Addis Ababa (Agencies): The crew of an Ethiopian Airlines plane that crashed last month, killing at least 157 people on board, repeatedly followed procedures recommended by Boeing, but were unable to regain control of the jet, Transport Minister Dagmawit Moges has said.
Moges made the announcement at a press conference on Thursday as she unveiled the results of the preliminary probe into the crash.
"The crew performed all the procedures repeatedly provided by the manufacturer but was not able to control the aircraft," Dagmawit said, citing data from the Boeing 737 MAX 8's recorders.
She said the report recommends "the aircraft flight control system shall be reviewed by the manufacturer."
"Aviation authorities shall verify that the review of the aircraft flight control system has been adequately addressed by the manufacturer before the release of the aircraft for operations".
Dagmawit did not make specific reference to the automatic anti-stalling system which has been implicated in the crash, but did mention a "repetitive nose-down" movement of the aircraft.

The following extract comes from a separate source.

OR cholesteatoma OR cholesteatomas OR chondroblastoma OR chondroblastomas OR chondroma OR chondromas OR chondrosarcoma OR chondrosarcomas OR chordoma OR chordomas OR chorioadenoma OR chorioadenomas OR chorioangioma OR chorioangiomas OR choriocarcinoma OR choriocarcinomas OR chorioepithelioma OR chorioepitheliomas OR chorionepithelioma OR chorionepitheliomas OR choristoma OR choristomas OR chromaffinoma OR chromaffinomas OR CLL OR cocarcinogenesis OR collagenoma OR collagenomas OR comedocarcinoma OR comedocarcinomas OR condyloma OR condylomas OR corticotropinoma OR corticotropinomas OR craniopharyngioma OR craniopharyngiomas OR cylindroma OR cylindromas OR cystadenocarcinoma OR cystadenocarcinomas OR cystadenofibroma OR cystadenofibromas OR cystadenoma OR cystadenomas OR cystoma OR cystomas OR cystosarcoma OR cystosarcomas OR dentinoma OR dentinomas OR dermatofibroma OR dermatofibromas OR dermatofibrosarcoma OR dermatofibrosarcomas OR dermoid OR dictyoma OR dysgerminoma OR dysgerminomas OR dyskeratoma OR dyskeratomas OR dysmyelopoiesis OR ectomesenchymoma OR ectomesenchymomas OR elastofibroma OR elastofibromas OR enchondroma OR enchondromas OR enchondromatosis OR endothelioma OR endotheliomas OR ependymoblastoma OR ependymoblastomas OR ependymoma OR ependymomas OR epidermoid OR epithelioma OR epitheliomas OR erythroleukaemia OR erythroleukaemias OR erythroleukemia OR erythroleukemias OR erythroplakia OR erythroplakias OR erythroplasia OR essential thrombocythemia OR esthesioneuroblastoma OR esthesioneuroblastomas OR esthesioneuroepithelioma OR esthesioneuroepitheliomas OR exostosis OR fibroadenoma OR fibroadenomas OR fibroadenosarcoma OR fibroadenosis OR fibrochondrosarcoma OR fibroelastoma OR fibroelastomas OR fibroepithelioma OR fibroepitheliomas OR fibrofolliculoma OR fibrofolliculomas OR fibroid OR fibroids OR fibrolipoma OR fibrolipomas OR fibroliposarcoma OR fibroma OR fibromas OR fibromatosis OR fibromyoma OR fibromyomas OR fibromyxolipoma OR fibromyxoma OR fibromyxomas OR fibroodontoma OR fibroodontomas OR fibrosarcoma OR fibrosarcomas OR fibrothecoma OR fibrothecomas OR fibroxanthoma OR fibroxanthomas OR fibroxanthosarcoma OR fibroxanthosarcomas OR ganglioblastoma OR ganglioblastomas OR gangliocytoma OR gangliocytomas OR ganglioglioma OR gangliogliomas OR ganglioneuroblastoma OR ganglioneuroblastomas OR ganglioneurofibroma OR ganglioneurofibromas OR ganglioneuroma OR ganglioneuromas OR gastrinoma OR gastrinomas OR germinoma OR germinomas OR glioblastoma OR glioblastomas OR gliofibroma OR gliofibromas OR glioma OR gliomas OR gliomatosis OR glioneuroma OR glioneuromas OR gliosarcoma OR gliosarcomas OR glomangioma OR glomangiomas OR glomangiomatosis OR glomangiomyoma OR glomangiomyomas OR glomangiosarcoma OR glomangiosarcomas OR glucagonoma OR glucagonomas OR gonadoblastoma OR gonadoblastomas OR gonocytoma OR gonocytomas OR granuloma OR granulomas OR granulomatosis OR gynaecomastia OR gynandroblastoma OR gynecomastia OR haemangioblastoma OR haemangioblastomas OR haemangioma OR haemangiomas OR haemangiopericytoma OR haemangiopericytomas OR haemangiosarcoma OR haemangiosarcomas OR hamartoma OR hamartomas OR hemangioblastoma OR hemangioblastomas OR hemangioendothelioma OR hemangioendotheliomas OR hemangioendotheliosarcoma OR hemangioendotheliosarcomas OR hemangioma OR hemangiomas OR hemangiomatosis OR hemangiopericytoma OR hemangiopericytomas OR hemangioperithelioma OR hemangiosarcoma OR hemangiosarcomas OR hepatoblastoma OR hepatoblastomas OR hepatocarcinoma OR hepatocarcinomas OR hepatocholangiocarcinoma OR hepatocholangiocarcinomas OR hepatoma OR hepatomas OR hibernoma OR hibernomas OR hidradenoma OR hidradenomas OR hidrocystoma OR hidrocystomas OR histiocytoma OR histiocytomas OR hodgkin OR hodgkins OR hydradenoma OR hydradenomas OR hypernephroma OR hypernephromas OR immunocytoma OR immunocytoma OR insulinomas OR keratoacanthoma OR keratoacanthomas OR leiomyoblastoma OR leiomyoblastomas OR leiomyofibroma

The Maneuvering Characteristics Augmentation System (MCAS) is designed to automatically lower the aircraft's nose if it detects a stall or loss of airspeed.

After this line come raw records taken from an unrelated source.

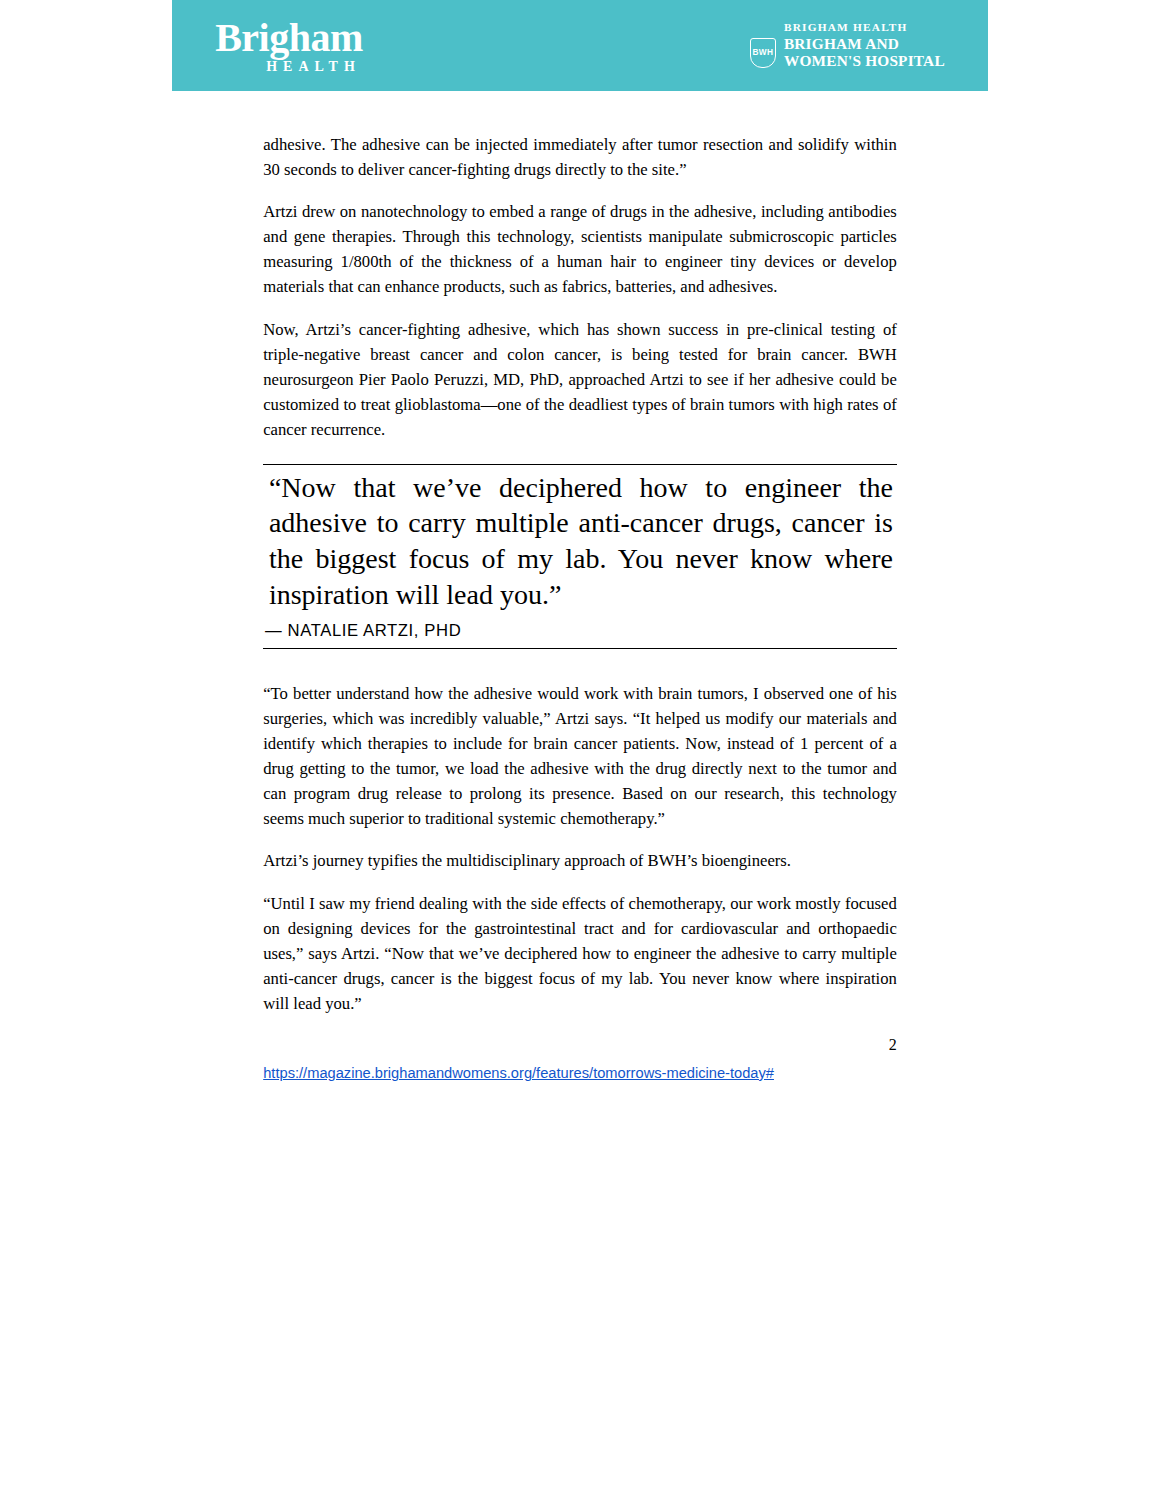Brigham HEALTH
BRIGHAM HEALTH
BWH
BRIGHAM AND
WOMEN'S HOSPITAL
adhesive. The adhesive can be injected immediately after tumor resection and solidify within 30 seconds to deliver cancer-fighting drugs directly to the site.”
Artzi drew on nanotechnology to embed a range of drugs in the adhesive, including antibodies and gene therapies. Through this technology, scientists manipulate submicroscopic particles measuring 1/800th of the thickness of a human hair to engineer tiny devices or develop materials that can enhance products, such as fabrics, batteries, and adhesives.
Now, Artzi’s cancer-fighting adhesive, which has shown success in pre-clinical testing of triple-negative breast cancer and colon cancer, is being tested for brain cancer. BWH neurosurgeon Pier Paolo Peruzzi, MD, PhD, approached Artzi to see if her adhesive could be customized to treat glioblastoma—one of the deadliest types of brain tumors with high rates of cancer recurrence.
“Now that we’ve deciphered how to engineer the adhesive to carry multiple anti-cancer drugs, cancer is the biggest focus of my lab. You never know where inspiration will lead you.”
— NATALIE ARTZI, PHD
“To better understand how the adhesive would work with brain tumors, I observed one of his surgeries, which was incredibly valuable,” Artzi says. “It helped us modify our materials and identify which therapies to include for brain cancer patients. Now, instead of 1 percent of a drug getting to the tumor, we load the adhesive with the drug directly next to the tumor and can program drug release to prolong its presence. Based on our research, this technology seems much superior to traditional systemic chemotherapy.”
Artzi’s journey typifies the multidisciplinary approach of BWH’s bioengineers.
“Until I saw my friend dealing with the side effects of chemotherapy, our work mostly focused on designing devices for the gastrointestinal tract and for cardiovascular and orthopaedic uses,” says Artzi. “Now that we’ve deciphered how to engineer the adhesive to carry multiple anti-cancer drugs, cancer is the biggest focus of my lab. You never know where inspiration will lead you.”
2
https://magazine.brighamandwomens.org/features/tomorrows-medicine-today#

David Learmount, consulting editor for Flight Global, told Al Jazeera it was not clear what triggered the nose-down, but said that "the crew reacted quite correctly by carrying out a drill that has been prescribed if this occurs and isolated this system that was trying to push the nose down."
"But having done that, they then found that one of the control systems that they have for pulling the nose back up again simply wouldn't perform for them," he added, speaking from London.